Would you retype the listing below word for word, without any of its pictures?

>>>

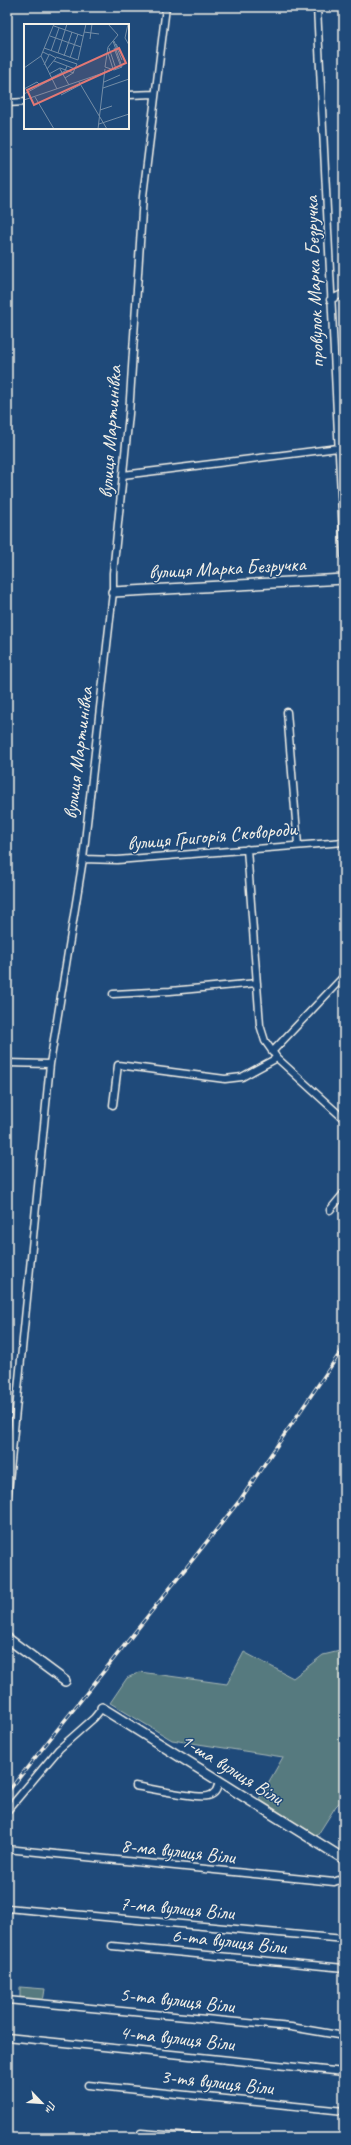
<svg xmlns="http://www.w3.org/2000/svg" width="351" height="2145" font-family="Caveat,sans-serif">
	<rect width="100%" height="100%" fill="#1f4a7a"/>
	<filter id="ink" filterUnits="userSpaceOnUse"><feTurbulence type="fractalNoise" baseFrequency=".025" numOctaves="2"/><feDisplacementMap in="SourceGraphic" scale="8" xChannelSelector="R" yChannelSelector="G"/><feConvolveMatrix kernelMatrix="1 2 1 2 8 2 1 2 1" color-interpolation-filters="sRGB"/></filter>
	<g filter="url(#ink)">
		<path fill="#577a7f" stroke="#a6b6b4" d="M344,1650V1798L336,1806L317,1836L259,1799L283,1757L172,1740L110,1703L127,1678L140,1672L227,1684L244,1652L293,1678L323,1655Z
			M20,1987L45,1989L43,2002L20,1999Z"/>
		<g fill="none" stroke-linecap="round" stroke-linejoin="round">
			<defs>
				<path id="street" d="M317,7L344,556
					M128,95L155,94
					M7,103L25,102
					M330,300L344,293
					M123,475L338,448
					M287,712L298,845
					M247,849L260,1025L265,1041L277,1058L344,1119
					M83,859L117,860L344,842
					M113,994L170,991L257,983
					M272,1052L344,976
					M7,1063L50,1064
					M113,1105L118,1065L225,1079L242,1077L277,1058
					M330,1210L344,1193
					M7,1502L50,1064L83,859L113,592V573L129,414L143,196L166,7
					M135,1786C149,1788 197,1799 208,1796C216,1794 217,1789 219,1782
					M7,1811L59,1749L94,1718L102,1708
					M7,1849L334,1882L344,1878
					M7,1908L344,1939
					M112,1946L344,1968
					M7,2000L291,2027L344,2036
					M7,2037L344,2072
					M88,2085L344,2111
					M141,2133L202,2138"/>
				<path id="secondary" d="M113,592L344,579
					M7,1638L65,1681
					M102,1708L344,1859"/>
			</defs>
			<use href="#street" stroke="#f4f1e8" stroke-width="9"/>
			<use href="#secondary" stroke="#f4f1e8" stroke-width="12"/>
			<use href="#street" stroke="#1f4a7a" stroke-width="6"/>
			<use href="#secondary" stroke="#1f4a7a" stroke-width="9"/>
			<defs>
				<path id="rail" d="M7,1793L240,1500L344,1347"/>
			</defs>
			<use href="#rail" stroke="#f4f1e8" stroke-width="3.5"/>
			<use href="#rail" stroke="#1f4a7a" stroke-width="2" stroke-dasharray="6" stroke-linecap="butt"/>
		</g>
	</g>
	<g text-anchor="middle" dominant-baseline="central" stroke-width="3" stroke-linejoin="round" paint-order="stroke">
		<g font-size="20" fill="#f4f1e8" stroke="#1f4a7a">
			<text transform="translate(314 282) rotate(-92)">провулок Марка Безручка</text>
			<text transform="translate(110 432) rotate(-86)">вулиця Мартинівка</text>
			<text transform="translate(227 568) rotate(-3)">вулиця Марка Безручка</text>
			<text transform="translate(78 753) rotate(-83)">вулиця Мартинівка</text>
			<text transform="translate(212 836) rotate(-5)">вулиця Григорія Сковороди</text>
			<text transform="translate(232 1769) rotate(32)">1-ша вулиця Віли</text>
			<text transform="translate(178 1851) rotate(6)">8-ма вулиця Віли</text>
			<text transform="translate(177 1908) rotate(5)">7-ма вулиця Віли</text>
			<text transform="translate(229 1941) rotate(6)">6-та вулиця Віли</text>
			<text transform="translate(177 2000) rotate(6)">5-та вулиця Віли</text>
			<text transform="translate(177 2038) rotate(6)">4-та вулиця Віли</text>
			<text transform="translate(217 2082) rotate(6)">3-тя вулиця Віли</text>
		</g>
	</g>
	<g transform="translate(24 24)">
		<rect width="105" height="105" fill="#1f4a7a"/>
		<path fill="none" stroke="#748da6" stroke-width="1" d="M70,0H84M104,0L101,14L105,21M30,2L59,12M60,8L75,10M26,12L57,23M66,15L68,0M90,17L98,36M92,20L99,33M20,24L54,36L62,0M85,24L92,45M90,24L97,43M27,27L35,4M19,28L25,31L20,41M34,29L43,0M84,29L89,45M17,32L33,65M40,32L48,8M32,33L53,40L49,49L41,54M46,34L54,10M30,37L51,45M81,43L90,46L98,43L89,17M81,43L84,23L94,11L84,0M0,44L17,32L30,0M36,44L50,49M23,45L32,34L25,30M36,45L45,61M25,50L36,44M27,54L41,47L43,42M55,58L83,105M80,58L96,51M79,64L105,55M0,65L13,58L16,61M0,70L28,55M37,71L56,61M11,73L30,105M0,76L88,46M76,86L88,82M75,100L105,90M74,105L81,45"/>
		<path fill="#e27875" fill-opacity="0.15" stroke="#e27875" stroke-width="2" d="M95,24L102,39L10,81L3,66Z"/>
		<rect width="105" height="105" fill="none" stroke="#f4f1e8" stroke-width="2"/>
	</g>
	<rect width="351" height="2145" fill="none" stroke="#1f4a7a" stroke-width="24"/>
	<rect x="12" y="12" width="327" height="2121" fill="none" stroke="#f4f1e8" stroke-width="1.5" filter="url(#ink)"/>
	<g transform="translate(42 2103) rotate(115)" stroke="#1f4a7a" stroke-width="3" paint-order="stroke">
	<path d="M0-3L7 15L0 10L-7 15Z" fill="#f4f1e8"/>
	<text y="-6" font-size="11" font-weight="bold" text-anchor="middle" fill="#f4f1e8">Пн</text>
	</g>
</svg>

<<<

§ SOLVED EXERCISE:
<svg xmlns="http://www.w3.org/2000/svg" width="351" height="2145" font-family="Caveat,sans-serif">
	<rect width="100%" height="100%" fill="#1f4a7a"/>
	<filter id="ink" filterUnits="userSpaceOnUse"><feTurbulence type="fractalNoise" baseFrequency=".025" numOctaves="2"/><feDisplacementMap in="SourceGraphic" scale="8" xChannelSelector="R" yChannelSelector="G"/><feConvolveMatrix kernelMatrix="1 2 1 2 8 2 1 2 1" color-interpolation-filters="sRGB"/></filter>
	<g filter="url(#ink)">
		<path fill="#577a7f" stroke="#a6b6b4" d="M344,1650V1798L336,1806L317,1836L259,1799L283,1757L172,1740L110,1703L127,1678L140,1672L227,1684L244,1652L293,1678L323,1655Z
			M20,1987L45,1989L43,2002L20,1999Z"/>
		<g fill="none" stroke-linecap="round" stroke-linejoin="round">
			<defs>
				<path id="street" d="M317,7L344,556
					M128,95L155,94
					M7,103L25,102
					M330,300L344,293
					M123,475L338,448
					M287,712L298,845
					M247,849L260,1025L265,1041L277,1058L344,1119
					M83,859L117,860L344,842
					M113,994L170,991L257,983
					M272,1052L344,976
					M7,1063L50,1064
					M113,1105L118,1065L225,1079L242,1077L277,1058
					M330,1210L344,1193
					M7,1502L50,1064L83,859L113,592V573L129,414L143,196L166,7
					M135,1786C149,1788 197,1799 208,1796C216,1794 217,1789 219,1782
					M7,1811L59,1749L94,1718L102,1708
					M7,1849L334,1882L344,1878
					M7,1908L344,1939
					M112,1946L344,1968
					M7,2000L291,2027L344,2036
					M7,2037L344,2072
					M88,2085L344,2111
					M141,2133L202,2138"/>
				<path id="secondary" d="M113,592L344,579
					M7,1638L65,1681
					M102,1708L344,1859"/>
			</defs>
			<use href="#street" stroke="#f4f1e8" stroke-width="9"/>
			<use href="#secondary" stroke="#f4f1e8" stroke-width="12"/>
			<use href="#street" stroke="#1f4a7a" stroke-width="6"/>
			<use href="#secondary" stroke="#1f4a7a" stroke-width="9"/>
			<defs>
				<path id="rail" d="M7,1793L240,1500L344,1347"/>
			</defs>
			<use href="#rail" stroke="#f4f1e8" stroke-width="3.5"/>
			<use href="#rail" stroke="#1f4a7a" stroke-width="2" stroke-dasharray="6" stroke-linecap="butt"/>
		</g>
	</g>
	<g text-anchor="middle" dominant-baseline="central" stroke-width="3" stroke-linejoin="round" paint-order="stroke">
		<g font-size="20" fill="#f4f1e8" stroke="#1f4a7a">
			<text transform="translate(314 282) rotate(-92)">провулок Марка Безручка</text>
			<text transform="translate(110 432) rotate(-86)">вулиця Мартинівка</text>
			<text transform="translate(227 568) rotate(-3)">вулиця Марка Безручка</text>
			<text transform="translate(78 753) rotate(-83)">вулиця Мартинівка</text>
			<text transform="translate(212 836) rotate(-5)">вулиця Григорія Сковороди</text>
			<text transform="translate(232 1769) rotate(32)">1-ша вулиця Віли</text>
			<text transform="translate(178 1851) rotate(6)">8-ма вулиця Віли</text>
			<text transform="translate(177 1908) rotate(5)">7-ма вулиця Віли</text>
			<text transform="translate(229 1941) rotate(6)">6-та вулиця Віли</text>
			<text transform="translate(177 2000) rotate(6)">5-та вулиця Віли</text>
			<text transform="translate(177 2038) rotate(6)">4-та вулиця Віли</text>
			<text transform="translate(217 2082) rotate(6)">3-тя вулиця Віли</text>
		</g>
	</g>
	<g transform="translate(24 24)">
		<rect width="105" height="105" fill="#1f4a7a"/>
		<path fill="none" stroke="#748da6" stroke-width="1" d="M70,0H84M104,0L101,14L105,21M30,2L59,12M60,8L75,10M26,12L57,23M66,15L68,0M90,17L98,36M92,20L99,33M20,24L54,36L62,0M85,24L92,45M90,24L97,43M27,27L35,4M19,28L25,31L20,41M34,29L43,0M84,29L89,45M17,32L33,65M40,32L48,8M32,33L53,40L49,49L41,54M46,34L54,10M30,37L51,45M81,43L90,46L98,43L89,17M81,43L84,23L94,11L84,0M0,44L17,32L30,0M36,44L50,49M23,45L32,34L25,30M36,45L45,61M25,50L36,44M27,54L41,47L43,42M55,58L83,105M80,58L96,51M79,64L105,55M0,65L13,58L16,61M0,70L28,55M37,71L56,61M11,73L30,105M0,76L88,46M76,86L88,82M75,100L105,90M74,105L81,45"/>
		<path fill="#e27875" fill-opacity="0.15" stroke="#e27875" stroke-width="2" d="M95,24L102,39L10,81L3,66Z"/>
		<rect width="105" height="105" fill="none" stroke="#f4f1e8" stroke-width="2"/>
	</g>
	<rect width="351" height="2145" fill="none" stroke="#1f4a7a" stroke-width="24"/>
	<rect x="12" y="12" width="327" height="2121" fill="none" stroke="#f4f1e8" stroke-width="1.5" filter="url(#ink)"/>
	<g transform="translate(42 2103) rotate(115)" stroke="#1f4a7a" stroke-width="3" paint-order="stroke">
	<path d="M0-3L7 15L0 10L-7 15Z" fill="#f4f1e8"/>
	<text y="-6" font-size="11" font-weight="bold" text-anchor="middle" fill="#f4f1e8">Пн</text>
	</g>
</svg>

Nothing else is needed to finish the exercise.